INFORMATION SUPPLIED:
=-=-=
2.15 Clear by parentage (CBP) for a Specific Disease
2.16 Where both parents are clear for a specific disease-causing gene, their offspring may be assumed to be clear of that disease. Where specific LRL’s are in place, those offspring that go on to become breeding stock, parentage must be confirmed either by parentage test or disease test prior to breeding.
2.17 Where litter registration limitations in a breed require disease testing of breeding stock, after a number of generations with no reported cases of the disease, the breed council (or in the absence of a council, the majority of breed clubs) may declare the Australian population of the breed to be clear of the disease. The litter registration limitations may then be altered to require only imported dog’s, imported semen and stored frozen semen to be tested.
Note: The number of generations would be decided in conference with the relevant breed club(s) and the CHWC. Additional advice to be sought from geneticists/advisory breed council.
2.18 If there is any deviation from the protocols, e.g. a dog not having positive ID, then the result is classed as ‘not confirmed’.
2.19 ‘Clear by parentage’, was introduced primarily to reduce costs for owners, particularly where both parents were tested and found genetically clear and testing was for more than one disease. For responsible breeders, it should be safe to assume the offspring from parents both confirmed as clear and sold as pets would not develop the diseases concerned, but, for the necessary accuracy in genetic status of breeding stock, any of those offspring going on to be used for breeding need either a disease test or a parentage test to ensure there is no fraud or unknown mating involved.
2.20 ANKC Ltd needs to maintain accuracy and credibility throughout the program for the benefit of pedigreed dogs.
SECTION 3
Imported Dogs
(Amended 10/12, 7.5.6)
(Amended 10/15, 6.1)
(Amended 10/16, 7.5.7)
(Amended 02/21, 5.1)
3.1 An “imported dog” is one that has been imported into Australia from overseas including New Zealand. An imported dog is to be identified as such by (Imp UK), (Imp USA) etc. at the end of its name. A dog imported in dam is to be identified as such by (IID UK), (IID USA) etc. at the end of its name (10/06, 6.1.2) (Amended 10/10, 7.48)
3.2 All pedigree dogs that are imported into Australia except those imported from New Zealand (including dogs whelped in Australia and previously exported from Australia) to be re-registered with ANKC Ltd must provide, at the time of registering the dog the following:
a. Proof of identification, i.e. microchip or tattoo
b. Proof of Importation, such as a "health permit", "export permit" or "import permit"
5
=-=-=
ASSIGNMENT:
Set down the whole listing once more, precisely as written.

ANSWER TO THE PROBLEM:
2.15 Clear by parentage (CBP) for a Specific Disease
2.16 Where both parents are clear for a specific disease-causing gene, their offspring may be assumed to be clear of that disease. Where specific LRL’s are in place, those offspring that go on to become breeding stock, parentage must be confirmed either by parentage test or disease test prior to breeding.
2.17 Where litter registration limitations in a breed require disease testing of breeding stock, after a number of generations with no reported cases of the disease, the breed council (or in the absence of a council, the majority of breed clubs) may declare the Australian population of the breed to be clear of the disease. The litter registration limitations may then be altered to require only imported dog’s, imported semen and stored frozen semen to be tested.
Note: The number of generations would be decided in conference with the relevant breed club(s) and the CHWC. Additional advice to be sought from geneticists/advisory breed council.
2.18 If there is any deviation from the protocols, e.g. a dog not having positive ID, then the result is classed as ‘not confirmed’.
2.19 ‘Clear by parentage’, was introduced primarily to reduce costs for owners, particularly where both parents were tested and found genetically clear and testing was for more than one disease. For responsible breeders, it should be safe to assume the offspring from parents both confirmed as clear and sold as pets would not develop the diseases concerned, but, for the necessary accuracy in genetic status of breeding stock, any of those offspring going on to be used for breeding need either a disease test or a parentage test to ensure there is no fraud or unknown mating involved.
2.20 ANKC Ltd needs to maintain accuracy and credibility throughout the program for the benefit of pedigreed dogs.
SECTION 3
Imported Dogs
(Amended 10/12, 7.5.6)
(Amended 10/15, 6.1)
(Amended 10/16, 7.5.7)
(Amended 02/21, 5.1)
3.1 An “imported dog” is one that has been imported into Australia from overseas including New Zealand. An imported dog is to be identified as such by (Imp UK), (Imp USA) etc. at the end of its name. A dog imported in dam is to be identified as such by (IID UK), (IID USA) etc. at the end of its name (10/06, 6.1.2) (Amended 10/10, 7.48)
3.2 All pedigree dogs that are imported into Australia except those imported from New Zealand (including dogs whelped in Australia and previously exported from Australia) to be re-registered with ANKC Ltd must provide, at the time of registering the dog the following:
a. Proof of identification, i.e. microchip or tattoo
b. Proof of Importation, such as a "health permit", "export permit" or "import permit"
5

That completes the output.